Although looking at average expense ratios can be helpful, the only way to get an accurate account of the operational expenses associated with a fund you want to invest in is to look it up. There are three ways to find out the expense ratio of any mutual fund.

Locate it on the brokerage company website. For example, let's say you want to find out the expense ratio of Vanguard 500 Index Fund Admiral Shares. Visit Vanguard's website for personal investors. In the search box at the top of the page, start typing the fund name. The relevant fund should appear in the results. Clicking the result takes you to a page with a fund summary, which notes the expense ratio (0.04%).

Look it up using the fund's ticker symbol. A mutual fund's ticker symbol is a series of five letters. For example, Vanguard 500 Index Fund Admiral Shares has a ticker symbol of VFIAX. If you search for the symbol on google.com, you should see a market summary at the top of the search results page with the fund's expense ratio.

Find it in the fund’s prospectus. This brochure that provides information about the fund is mailed or emailed to investors each year. You can download a fund’s prospectus from the mutual fund company’s website. Look in the table of contents for a section relating to fees and expenses to learn the expense ratio of the fund.

Some fund prospectuses include two expense ratios: a gross expense ratio and a net expense ratio. The gross expense ratio amounts to all expenses associated with a fund, including operating expenses, interest expenses, and other management fees, relative to the fund's assets. The net expense ratio represents fees collected after fee waivers and reimbursements. In other words, the net expense ratio is what you actually pay to hold a fund.

Figuring Expense Ratio Fees

Although you don't directly pay the fee incurred from an expense ratio, figuring out how much of your investment would be eaten by operational expenses every year helps you pick mutual funds that will increase your returns over time.

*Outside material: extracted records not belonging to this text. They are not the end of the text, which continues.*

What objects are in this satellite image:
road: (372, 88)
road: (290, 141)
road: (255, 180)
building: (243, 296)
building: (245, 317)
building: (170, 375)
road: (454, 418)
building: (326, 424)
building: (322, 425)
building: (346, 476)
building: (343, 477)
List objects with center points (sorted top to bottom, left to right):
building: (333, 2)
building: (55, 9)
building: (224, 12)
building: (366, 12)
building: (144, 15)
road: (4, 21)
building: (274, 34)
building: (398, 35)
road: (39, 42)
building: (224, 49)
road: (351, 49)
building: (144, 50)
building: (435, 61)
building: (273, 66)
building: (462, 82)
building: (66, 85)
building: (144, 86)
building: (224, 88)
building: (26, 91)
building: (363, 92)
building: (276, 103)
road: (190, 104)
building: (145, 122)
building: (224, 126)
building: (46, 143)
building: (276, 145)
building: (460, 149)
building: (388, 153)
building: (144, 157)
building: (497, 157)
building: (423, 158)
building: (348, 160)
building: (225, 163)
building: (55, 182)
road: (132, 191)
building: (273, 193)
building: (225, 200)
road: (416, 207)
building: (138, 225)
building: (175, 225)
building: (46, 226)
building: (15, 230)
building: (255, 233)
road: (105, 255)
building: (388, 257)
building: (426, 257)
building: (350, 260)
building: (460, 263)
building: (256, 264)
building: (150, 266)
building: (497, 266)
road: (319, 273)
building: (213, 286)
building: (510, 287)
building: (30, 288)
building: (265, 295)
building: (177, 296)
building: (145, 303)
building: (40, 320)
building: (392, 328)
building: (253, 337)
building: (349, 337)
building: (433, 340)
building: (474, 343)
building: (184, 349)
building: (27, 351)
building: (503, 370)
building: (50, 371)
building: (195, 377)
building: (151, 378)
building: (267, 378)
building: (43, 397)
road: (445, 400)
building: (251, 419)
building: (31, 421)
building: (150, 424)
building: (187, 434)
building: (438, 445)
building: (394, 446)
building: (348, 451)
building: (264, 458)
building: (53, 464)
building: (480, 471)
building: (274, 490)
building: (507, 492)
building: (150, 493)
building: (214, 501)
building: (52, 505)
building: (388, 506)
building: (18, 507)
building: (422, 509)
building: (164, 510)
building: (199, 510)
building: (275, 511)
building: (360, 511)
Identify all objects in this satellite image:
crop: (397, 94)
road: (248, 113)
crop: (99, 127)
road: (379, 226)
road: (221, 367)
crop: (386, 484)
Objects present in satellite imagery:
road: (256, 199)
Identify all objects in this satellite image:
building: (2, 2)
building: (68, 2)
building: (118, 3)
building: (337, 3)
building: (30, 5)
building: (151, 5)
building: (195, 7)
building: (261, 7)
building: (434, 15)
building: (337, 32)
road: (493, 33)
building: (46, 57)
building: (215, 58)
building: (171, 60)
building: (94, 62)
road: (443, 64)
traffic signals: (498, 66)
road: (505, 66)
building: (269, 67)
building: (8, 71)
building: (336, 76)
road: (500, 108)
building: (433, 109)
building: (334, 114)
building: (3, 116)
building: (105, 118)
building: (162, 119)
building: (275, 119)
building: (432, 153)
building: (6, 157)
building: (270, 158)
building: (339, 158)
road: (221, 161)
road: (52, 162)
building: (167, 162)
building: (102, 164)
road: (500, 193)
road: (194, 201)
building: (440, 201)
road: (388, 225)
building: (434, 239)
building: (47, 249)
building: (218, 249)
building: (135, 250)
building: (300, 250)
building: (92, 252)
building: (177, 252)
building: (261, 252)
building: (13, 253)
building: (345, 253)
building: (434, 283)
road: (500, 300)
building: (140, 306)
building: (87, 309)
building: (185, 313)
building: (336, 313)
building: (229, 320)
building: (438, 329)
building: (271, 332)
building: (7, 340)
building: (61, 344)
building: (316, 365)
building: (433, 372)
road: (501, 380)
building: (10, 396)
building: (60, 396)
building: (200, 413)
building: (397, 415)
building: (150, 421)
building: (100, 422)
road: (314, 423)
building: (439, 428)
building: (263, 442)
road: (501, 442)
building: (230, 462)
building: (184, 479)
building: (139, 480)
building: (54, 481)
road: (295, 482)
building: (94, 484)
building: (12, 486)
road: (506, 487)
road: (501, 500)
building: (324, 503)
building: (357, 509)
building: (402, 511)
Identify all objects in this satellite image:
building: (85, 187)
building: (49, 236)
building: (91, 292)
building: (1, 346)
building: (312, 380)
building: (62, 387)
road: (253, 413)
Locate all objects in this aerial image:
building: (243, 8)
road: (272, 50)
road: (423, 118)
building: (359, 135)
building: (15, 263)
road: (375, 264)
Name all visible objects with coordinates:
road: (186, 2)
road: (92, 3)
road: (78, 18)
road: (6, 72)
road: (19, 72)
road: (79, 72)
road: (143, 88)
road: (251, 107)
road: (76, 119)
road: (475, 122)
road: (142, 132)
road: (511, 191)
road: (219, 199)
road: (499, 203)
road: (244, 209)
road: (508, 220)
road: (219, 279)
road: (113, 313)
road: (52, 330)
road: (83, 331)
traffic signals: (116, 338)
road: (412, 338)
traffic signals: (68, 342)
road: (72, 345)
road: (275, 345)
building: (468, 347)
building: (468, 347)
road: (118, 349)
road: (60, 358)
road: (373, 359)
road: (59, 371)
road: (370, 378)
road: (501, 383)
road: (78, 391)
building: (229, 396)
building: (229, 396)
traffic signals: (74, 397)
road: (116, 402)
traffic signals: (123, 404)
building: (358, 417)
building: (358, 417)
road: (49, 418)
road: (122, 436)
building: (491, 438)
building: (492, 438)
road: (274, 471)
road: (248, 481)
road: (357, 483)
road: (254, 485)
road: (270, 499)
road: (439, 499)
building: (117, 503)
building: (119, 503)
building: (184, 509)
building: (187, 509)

To calculate expense ratio fees, multiply the expense ratio as a decimal by the value of your investment. For example, if you select a fund with an expense ratio of 0.65%, you will annually be charged $65 in fees for every $10,000 you invest in the fund.

If you pick a fund with a 0.15% expense ratio, you will only pay the equivalent of $15 for every $10,000 you invest in the fund. Choosing the lower-fee fund can save you $50 per $10,000 invested. While such savings may seem minuscule relative to the total value of your portfolio, they can add up over a long investment holding period.

The Bottom Line

Unknowingly, many investors pay too much for their investments. Fees arising from expense ratios represent a cost to shareholders that has the effect of reducing the return on your investment.

For this reason, the investor who wants to maximize his returns should seek out mutual funds with below-average expense ratios. For example, if you can find a quality mutual fund with an expense ratio that is about 0.50% less than what you currently pay, on $100,000 that saves about $500 a year. Over 10 years, you would reap $5,000 in savings.

Keep in mind that operational expenses aren't the only fee that can eat into your returns. When comparing mutual funds, also consider how any taxes imposed at the time of withdrawal would affect your return on investment. This way, you can get a sense of the real return of any mutual fund on the market.